A Community Emergency Response Team (CERT) is being organized under the Office of Emergency Management (OEM).
Anyone interested in being trained and participating should send their contact information to firstname.lastname@example.org. CERT is a nationwide initiative.
Steve Kiel, grandson of the late 1960’s West Milford Mayor Gilbert Terhune, and Keil’s co-team partner “Megan” are leaders in establishing CERT in the township. His grandfather and other Terhune family members have been leaders in community efforts for generations.
Kiel and Megan attended a recent Township of West Milford Council meeting and described the program. They invited residents to participate in training programs that will be offered. Mayor Michele Dale and the council members gave them their full support. Councilman Kevin Goodsir spoke of his personal involvement with the CERT volunteers.
A goal of the local CERT leaders is to have the whole community prepared for emergencies.
‘Powerhouse for the Community’
The CERT program helps train people to be better prepared to respond to emergency situations in their communities. When emergencies happen CERT members can give critical support to first responders, provide immediate assistance to victims and organize spontaneous volunteers at a disaster site. CERT members can also help with non emergency projects that assist improving the safety of the community.
Megan described the program as a “Powerhouse for the Community.” There have been 997 hours of training so far with 23 members initially completing requirements for certification and three more people signed up to participate in a fall course.
She is working to meet requirements as a certified trainer and plans teach participants.
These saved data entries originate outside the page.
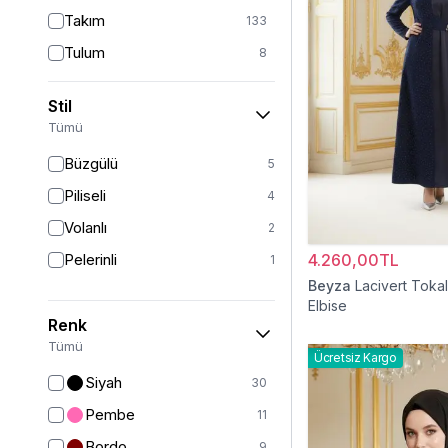
Takım
133
Tulum
8
Pantolon
148
Stil
Etek
19
Tümü
Pantolon Etek
2
Büzgülü
5
Bluz & Gömlek
15
Piliseli
4
Kazak
7
Volanlı
2
Eşofman
67
Pelerinli
4.260,00TL
1
Şal
6
Beyza
Lacivert Tokal
Elbise
Bone
15
Renk
Ferace
126
Tümü
Ücretsiz Kargo
Kap & Pardesü
23
Siyah
30
Trençkot
32
Pembe
11
Hırka
4
Bordo
9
CERT volunteers are currently meeting with the West Milford First Aid Squad to learn CPR and will next meet with the Search and Rescue group to learn from them.
Reacting to emergencies large and small since 1985
CERT was first developed in Los Angeles in 1985 to cope with major disasters. In 1993 it went national. There are 50 states in the nation and territories with CERT programs for preparedness with 600,000 people already trained to handle disaster emergencies.
Organizers of the latest effort have said that events of 9/11 must never be forgotten. They said also not forgotten is how the spirit of America was awakened that day when citizens came forth to volunteer their services in the nation’s time of great emergency. President George W. Bush heralded this spirit of volunteerism with the Citizens Corps Program of which CERT is a part.
CERT volunteers have been used to search for lost or handicapped children, and at staff emergency operation centers and for monitoring events. They have been active for emergency operations center security, driving, providing information, assisting disabled visitors, and assisting Red Cross and other relief organizations for mass care.